His Divine Shadow posted:

Really? Seems really unprofessional to just be dumping the stuff you've bought like that with no regard for damaging it (which they then did!). At least when I was receiving loads of timber and the like they came in cars that could safely lift it off and put it down without damaging it.

A roll off truck is pretty typical in my part of the US. But it's not just randomly dumped: it's stacked a specific way and usually has scrap wood at the bottom to prevent damage.

You have to pay extra if you want something with a crane/knuckle boom to get it somewhere other than a surface they can back up to and dump.

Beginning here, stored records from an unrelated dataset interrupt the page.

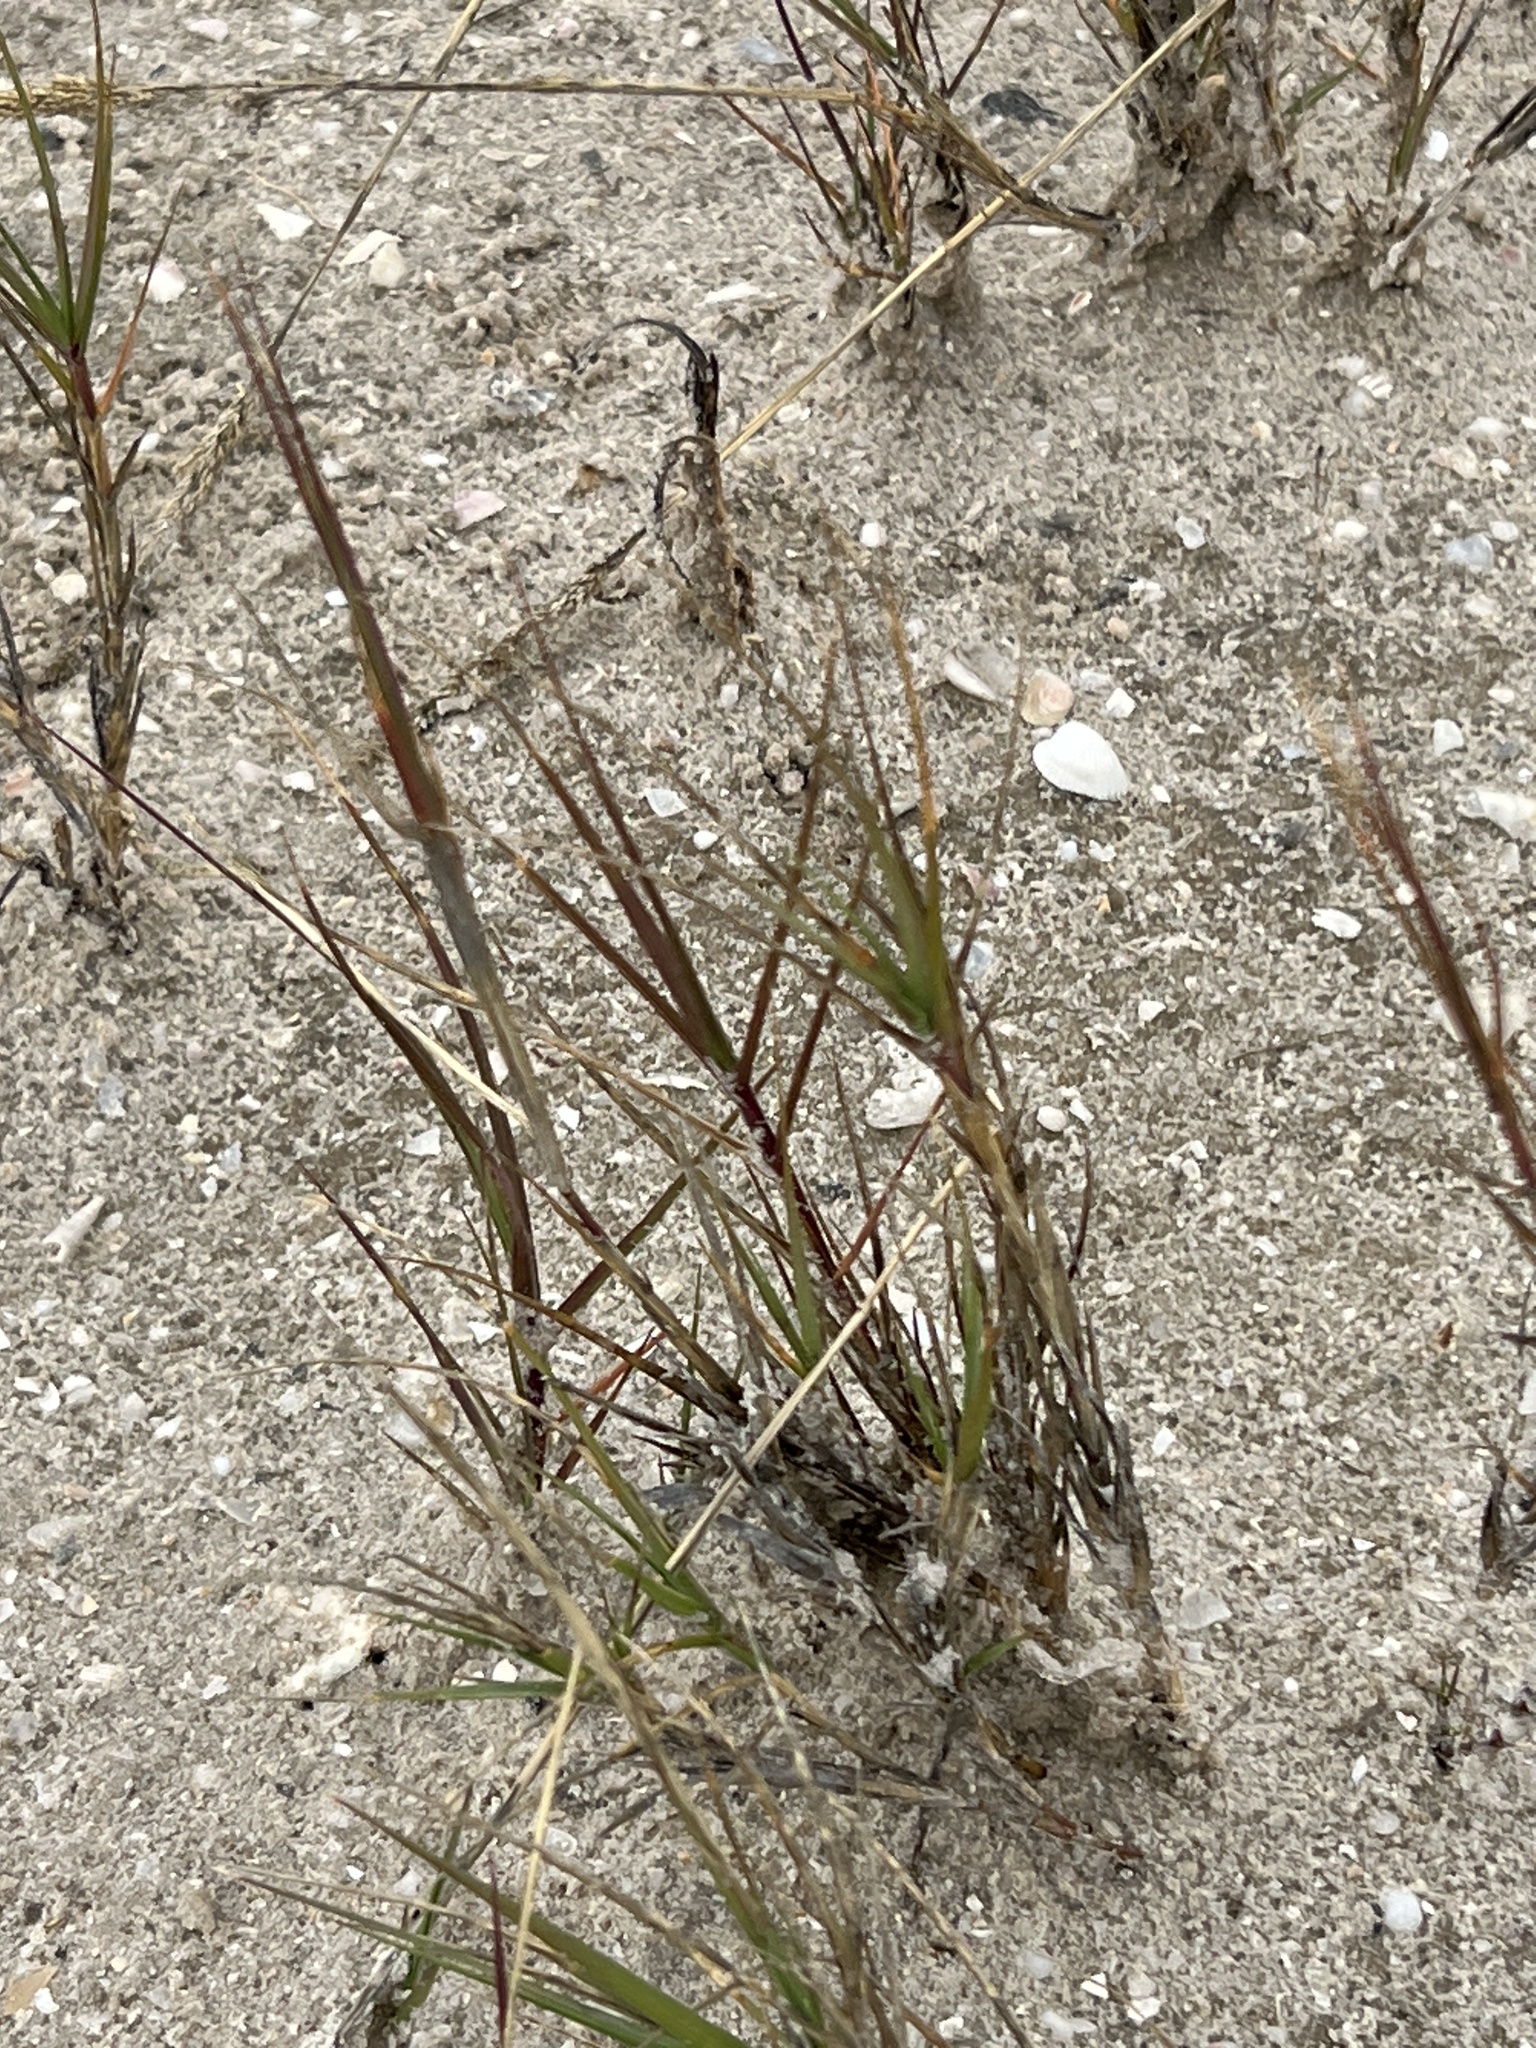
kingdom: Plantae
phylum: Tracheophyta
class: Liliopsida
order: Poales
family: Poaceae
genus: Distichlis
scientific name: Distichlis spicata
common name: Saltgrass
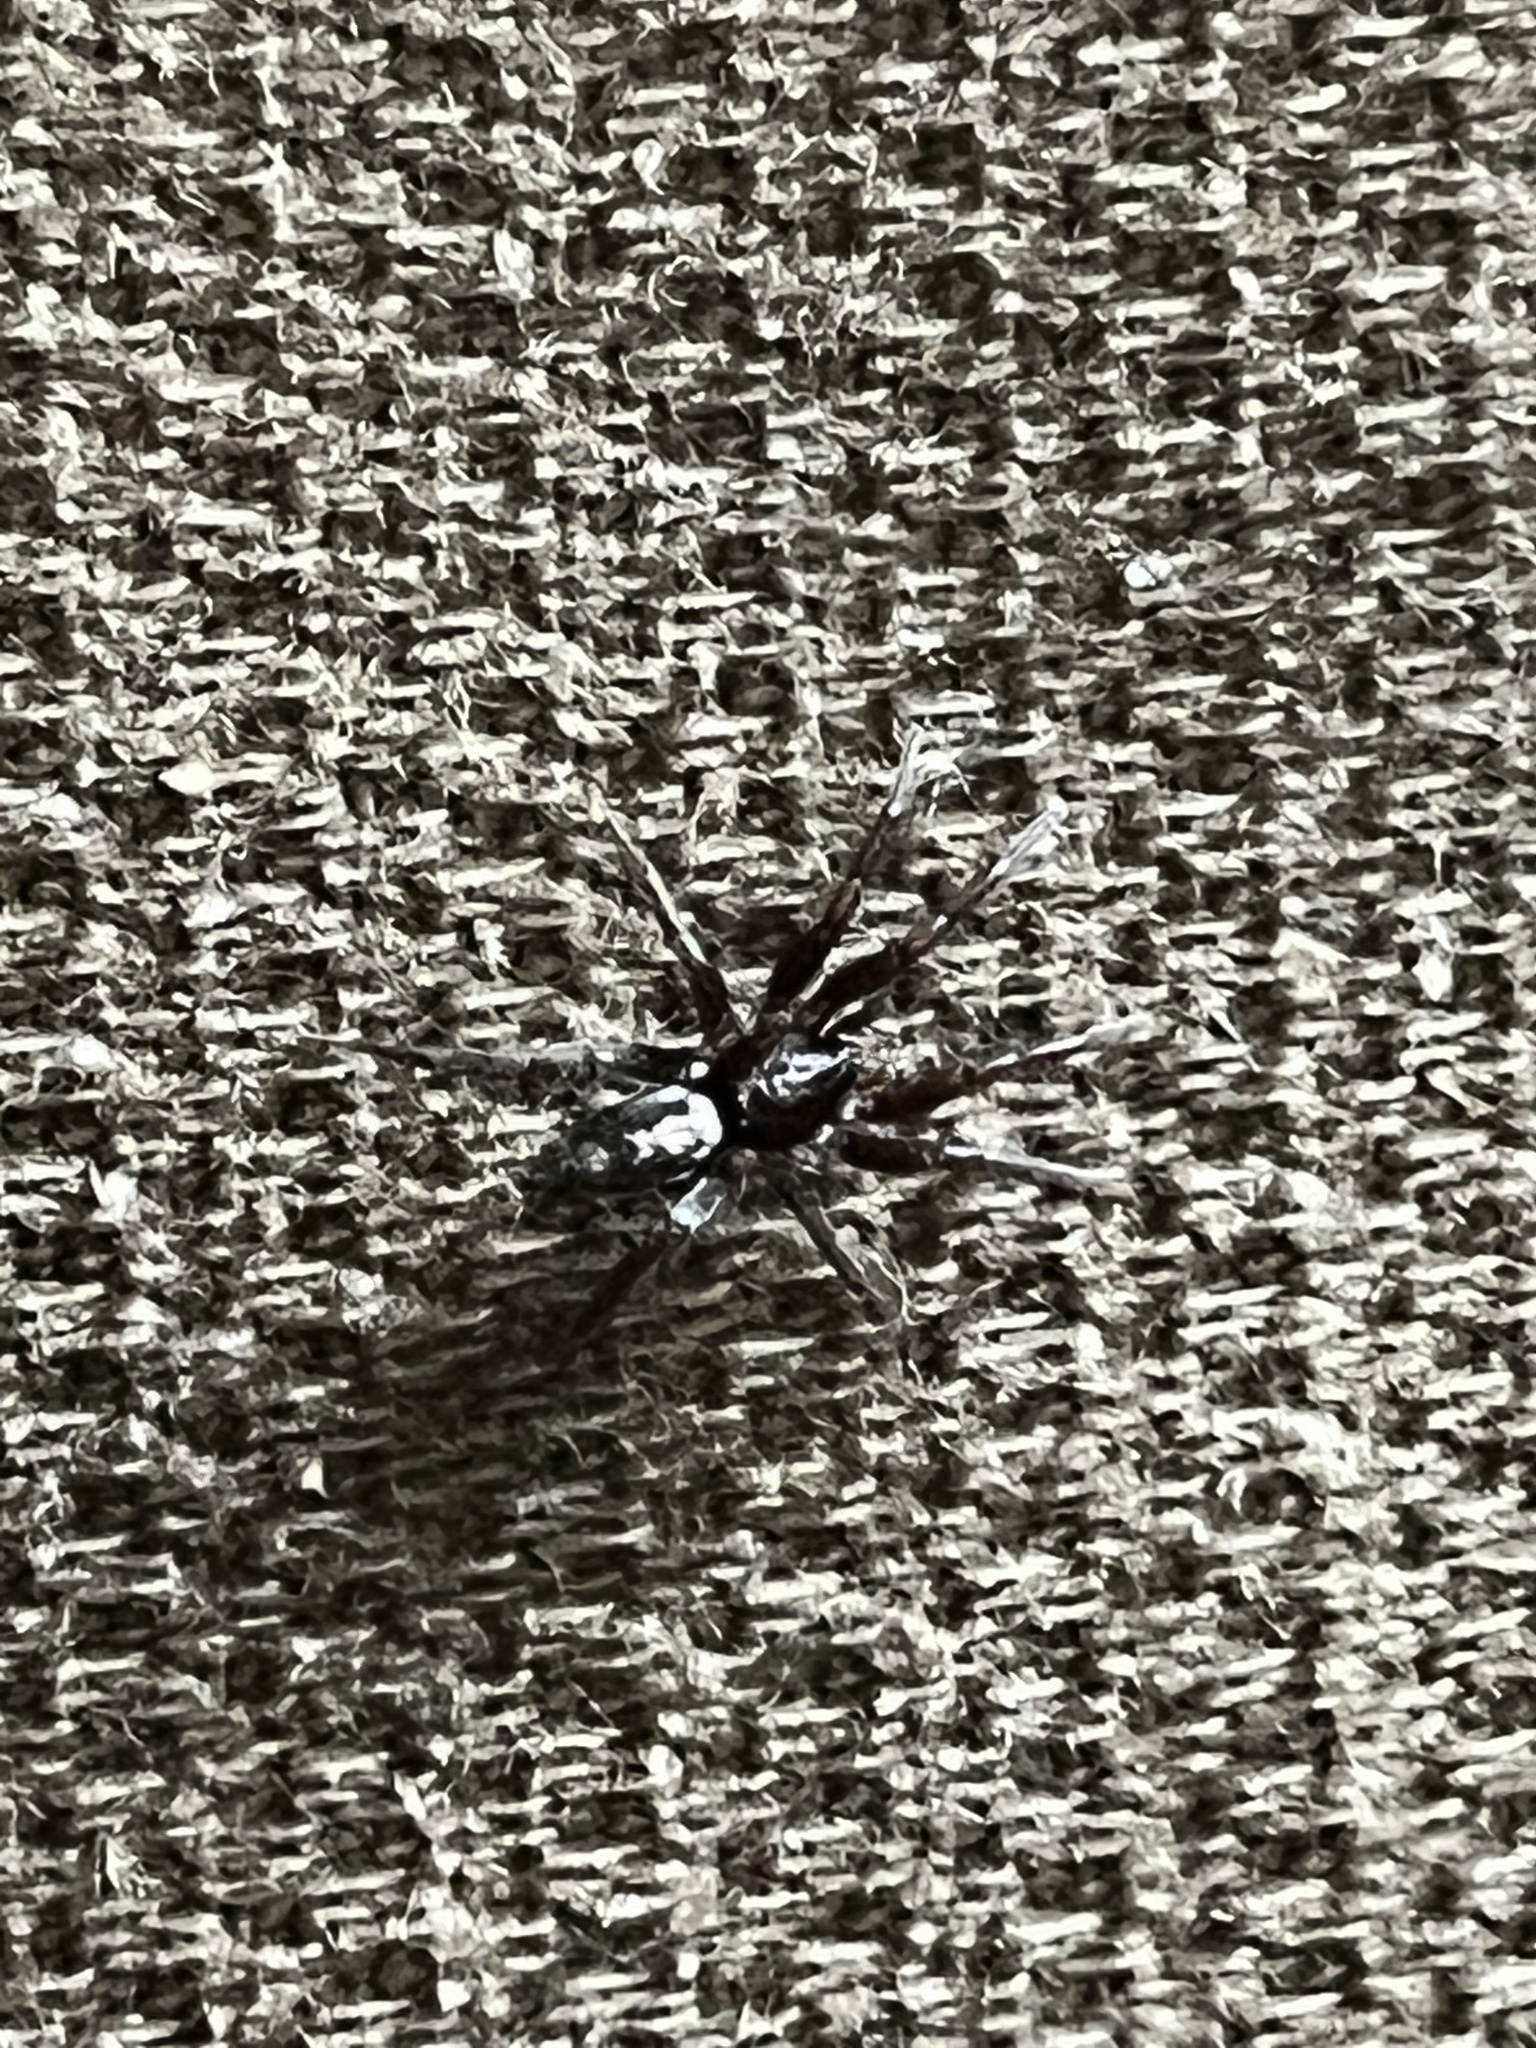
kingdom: Animalia
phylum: Arthropoda
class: Arachnida
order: Araneae
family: Gnaphosidae
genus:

TooMuchAbstraction posted:

* Many of the boards were damp, and some of them had black marks on them that I assume is mold. Is this common? Do I need to bleach the boards or something once I get them into place?

Damp is normal. Black marks are normal, but not mold.

TooMuchAbstraction posted:

* The 16'-long 2x8s are ceiling joists, and I specced them as #1 grade or better (they only need to be #2 or better, but, y'know, overbuilding). Obviously the one that got slammed into the curb needs to be replaced; I also have one that has a rather large crack in the middle, and a few that, uh, don't maintain a rectangular cross-section for their entire length. Like they were on the edge of the tree or something. Anyone know if those meet the #1 grade?

Tell them to bring more because what you got is unacceptable. It's completely normal to get a delivery, sort the pile and have rejects. They don't scrutinize these things individually: they get them in huge pallets. It's expected that some of them might not be good enough. They'll take back the bad ones and replace them for you. I'm pretty sure this steady stream of reject returns is where Home Depot gets their lumber from.

TooMuchAbstraction posted:

* Do I need to cover the outdoor boards/plywood with a tarp? They're liable to get wet anyway once I start building with them...

Sheet stock definitely needs to be covered. Everything else is fine for a few months, but if you can cover it all the better.